The 1960s saw boom times at Irish Steel with new furnaces allowing production increase to seven days a week, 24 hours a day, with staff numbers rising to a peak of 1,200 in 1971. Then the economic crisis of 1973 triggered the start of turbulent times for the plant.
The Government had already invested some £65 million in the plant to prepare it for increasing competition, but the collapse of steel prices in Europe in the 1980s led to further hardships and staff numbers at the plant were progressively cut back from 650.
Throughout the 1980s, the plant was beset with difficulties. Workers accepted a pay freeze in 1986 before recording a £2 million profit in 1989 - only for the company to record losses in the 1990s, leading to further rationalisation and job cuts.
Eventually, in 1996, the State wrote off debts of £27.5 million and sold Irish Steel to Indian company Ispat International Group for £1. This was on the understanding that £30 million would be invested in the plant and its 330 jobs would be secured under a five-year plan.
Steel prices dropped on the world market and sales fell to their lowest level in 10 years but, in 1998, Irish Ispat - as the new company was called - broke even for the first time in 10 years. But sales fell again in 1999 when the company lost £1.8 million.
In May 2001, Irish Ispat sought a 10 per cent pay cut from staff, while it also sought to increase annual production to 420,000 tonnes - 70,000 tonnes more than its previous highest output - in order for the plant to survive.
But on June 15th, 2001, just days after the terms of its five-year deal with the Government expired, Irish Ispat announced it was closing the plant with accumulated losses of £10 million and losses running at an unsustainable £750,000 a month.
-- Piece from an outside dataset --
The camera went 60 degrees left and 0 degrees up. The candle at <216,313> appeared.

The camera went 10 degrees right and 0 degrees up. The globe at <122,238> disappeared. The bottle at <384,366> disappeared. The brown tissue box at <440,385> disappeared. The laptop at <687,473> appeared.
The closure led to the loss of 400 jobs, while Irish Ispat also left debts of £45 million - including £23.7 million it claimed it owed to its parent company Ispat International, as well as £4.2 million owed to workers. Irish Ispat's tenure at Haulbowline was marked by controversy, with the firm failing to invest in the plant as it had promised when it took over Irish Steel. It also sold off land in Ringaskiddy just prior to closure, which led to accusations of asset-stripping.
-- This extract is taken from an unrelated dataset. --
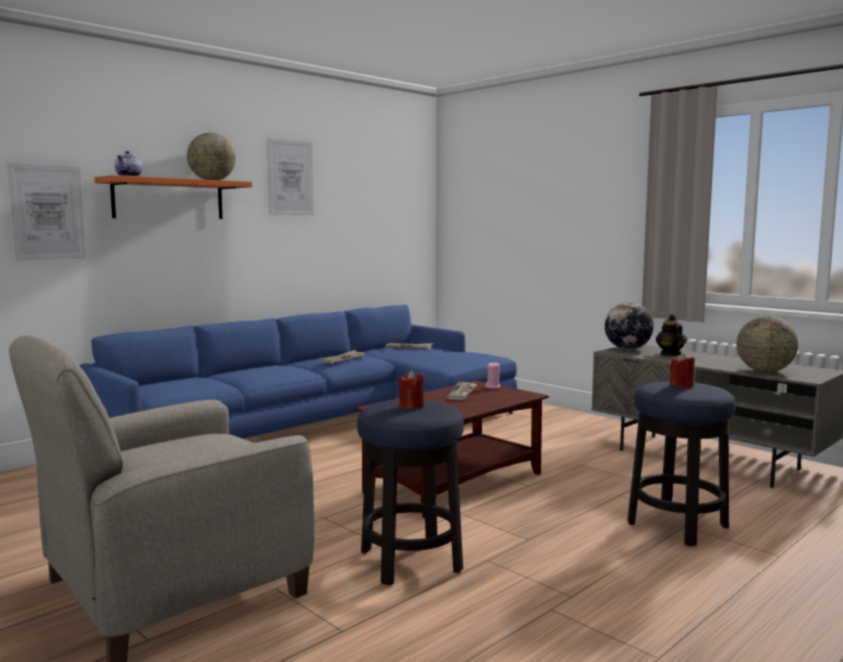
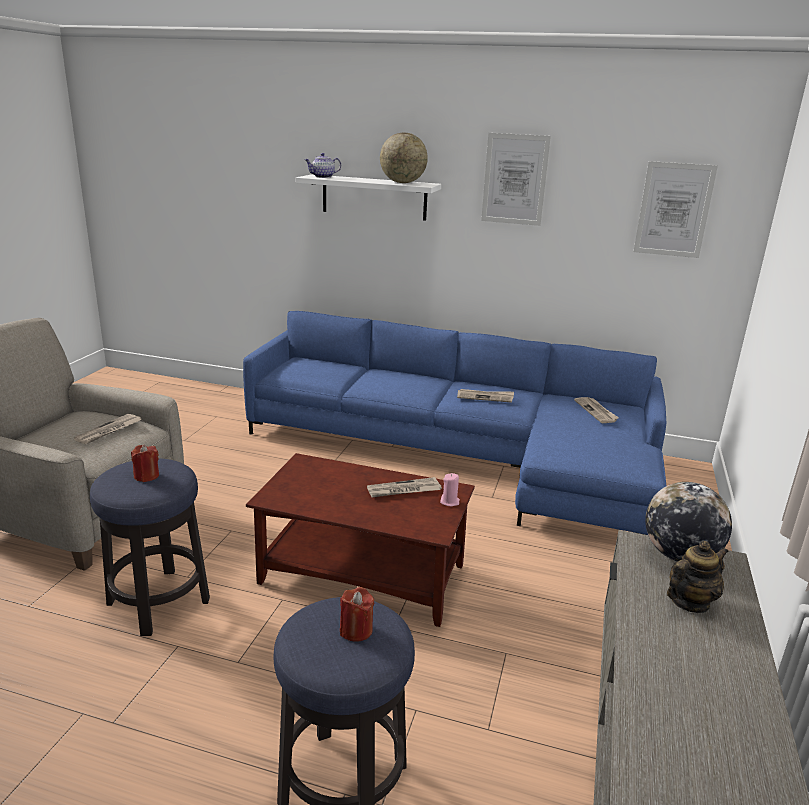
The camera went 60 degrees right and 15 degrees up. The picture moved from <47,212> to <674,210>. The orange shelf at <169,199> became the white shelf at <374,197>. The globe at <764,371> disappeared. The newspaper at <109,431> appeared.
Irish Ispat's ownership of the plant was also marked by tragedy. In April 1999, Cobh man John Murphy died when he fell from the gantry of a crane, while in March 2001, a British engineer suffered massive burns when he was electrocuted and died some weeks later.
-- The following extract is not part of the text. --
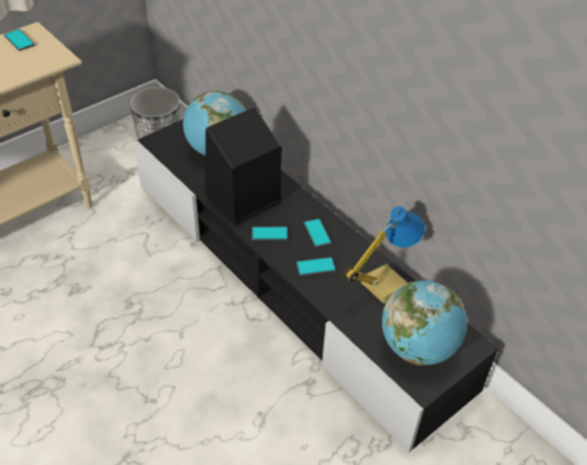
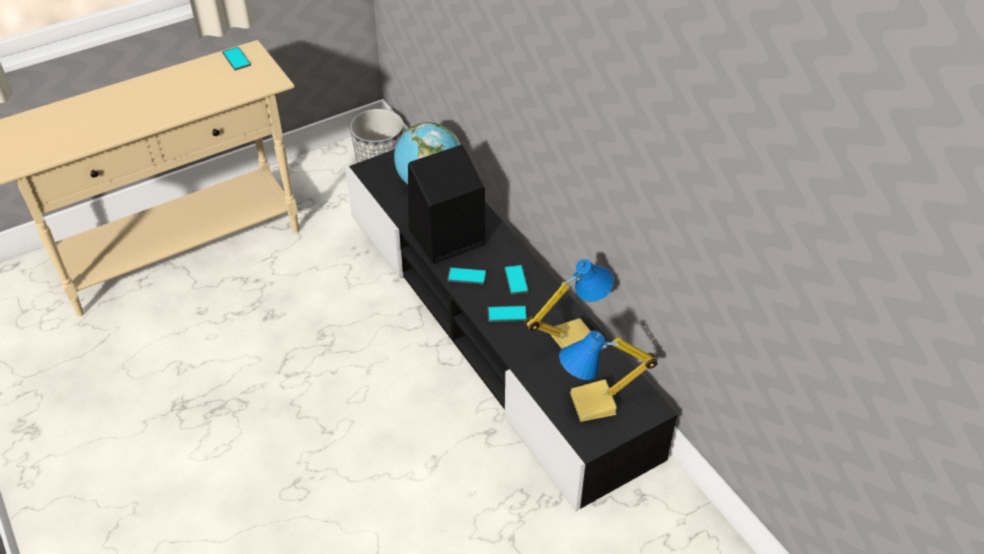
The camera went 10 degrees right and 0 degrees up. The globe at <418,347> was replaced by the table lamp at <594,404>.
In January 2001, lab technician Thomas Mulcahy lost his life in a fire at the plant's administrative block. An inquest heard the building had no fire alarms, sprinklers or fire escapes, and that the company's fire engine failed to start because of a flat battery.
Siptu revealed a proposal to set up a safety committee was vetoed by Irish Ispat, while former plant safety manager Brian Purcell revealed that he had been refused a budget - estimated at €15,000 - to introduce a better fire-safety training regime.
Irish Ispat had applied for an integrated pollution control (IPC) licence in 1999 from the Environmental Protection Agency (EPA). This followed years of lobbying by environmentalists who had campaigned for tighter controls on emissions from the ageing steel plant.
In March 2001, the EPA issued a draft IPC licence with some 15 conditions attached, relating to emissions, noise and waste management, but Irish Ispat closed the plant before ever implementing any of these.
Indeed, the company cited the conditions as one of the factors in its decision to close and, after the EPA failed in a court bid in July 2004 to oblige the liquidator, Ray Jackson, to fund the clean-up, the State has now been left to foot the €30 million clean-up bill.